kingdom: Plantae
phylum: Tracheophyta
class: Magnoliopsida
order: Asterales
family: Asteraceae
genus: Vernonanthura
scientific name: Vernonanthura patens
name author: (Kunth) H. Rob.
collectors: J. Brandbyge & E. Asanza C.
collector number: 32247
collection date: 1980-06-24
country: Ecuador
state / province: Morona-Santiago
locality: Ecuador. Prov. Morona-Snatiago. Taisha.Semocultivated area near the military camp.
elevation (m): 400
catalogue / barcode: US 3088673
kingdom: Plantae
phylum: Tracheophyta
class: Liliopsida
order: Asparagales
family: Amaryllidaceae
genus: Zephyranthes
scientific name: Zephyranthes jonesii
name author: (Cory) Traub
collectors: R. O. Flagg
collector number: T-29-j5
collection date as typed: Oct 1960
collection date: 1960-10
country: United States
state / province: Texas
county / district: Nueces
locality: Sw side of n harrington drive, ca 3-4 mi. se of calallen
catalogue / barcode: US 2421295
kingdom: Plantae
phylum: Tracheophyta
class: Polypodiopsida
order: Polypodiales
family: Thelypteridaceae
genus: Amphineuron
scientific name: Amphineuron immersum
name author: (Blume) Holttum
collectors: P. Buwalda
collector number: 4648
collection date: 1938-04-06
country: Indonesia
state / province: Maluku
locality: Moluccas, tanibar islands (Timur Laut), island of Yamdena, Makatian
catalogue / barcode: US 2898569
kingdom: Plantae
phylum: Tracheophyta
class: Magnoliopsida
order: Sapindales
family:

══════════════════════════════

## Exercise
Rewrite all of the data above as a numbered list with one line per item, omitting any blank lines.

## Solved problem
1. kingdom: Plantae
2. phylum: Tracheophyta
3. class: Magnoliopsida
4. order: Asterales
5. family: Asteraceae
6. genus: Vernonanthura
7. scientific name: Vernonanthura patens
8. name author: (Kunth) H. Rob.
9. collectors: J. Brandbyge & E. Asanza C.
10. collector number: 32247
11. collection date: 1980-06-24
12. country: Ecuador
13. state / province: Morona-Santiago
14. locality: Ecuador. Prov. Morona-Snatiago. Taisha.Semocultivated area near the military camp.
15. elevation (m): 400
16. catalogue / barcode: US 3088673
17. kingdom: Plantae
18. phylum: Tracheophyta
19. class: Liliopsida
20. order: Asparagales
21. family: Amaryllidaceae
22. genus: Zephyranthes
23. scientific name: Zephyranthes jonesii
24. name author: (Cory) Traub
25. collectors: R. O. Flagg
26. collector number: T-29-j5
27. collection date as typed: Oct 1960
28. collection date: 1960-10
29. country: United States
30. state / province: Texas
31. county / district: Nueces
32. locality: Sw side of n harrington drive, ca 3-4 mi. se of calallen
33. catalogue / barcode: US 2421295
34. kingdom: Plantae
35. phylum: Tracheophyta
36. class: Polypodiopsida
37. order: Polypodiales
38. family: Thelypteridaceae
39. genus: Amphineuron
40. scientific name: Amphineuron immersum
41. name author: (Blume) Holttum
42. collectors: P. Buwalda
43. collector number: 4648
44. collection date: 1938-04-06
45. country: Indonesia
46. state / province: Maluku
47. locality: Moluccas, tanibar islands (Timur Laut), island of Yamdena, Makatian
48. catalogue / barcode: US 2898569
49. kingdom: Plantae
50. phylum: Tracheophyta
51. class: Magnoliopsida
52. order: Sapindales
53. family:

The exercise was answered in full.